Each line of the data below should be restated exactly, with images left out.
====== RECORDS PROVIDED
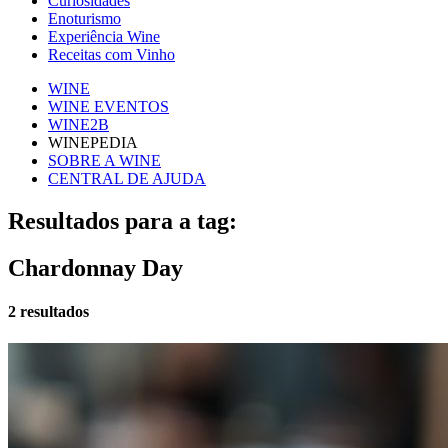
Curiosidades
Enoturismo
Experiência Wine
Receitas com Vinho
WINE
WINE EVENTOS
WINE2B
WINEPEDIA
SOBRE A WINE
CENTRAL DE AJUDA
Resultados para a tag:
Chardonnay Day
2 resultados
============
RESPONSE TO THIS TASK.
Curiosidades
Enoturismo
Experiência Wine
Receitas com Vinho
WINE
WINE EVENTOS
WINE2B
WINEPEDIA
SOBRE A WINE
CENTRAL DE AJUDA
Resultados para a tag:
Chardonnay Day
2 resultados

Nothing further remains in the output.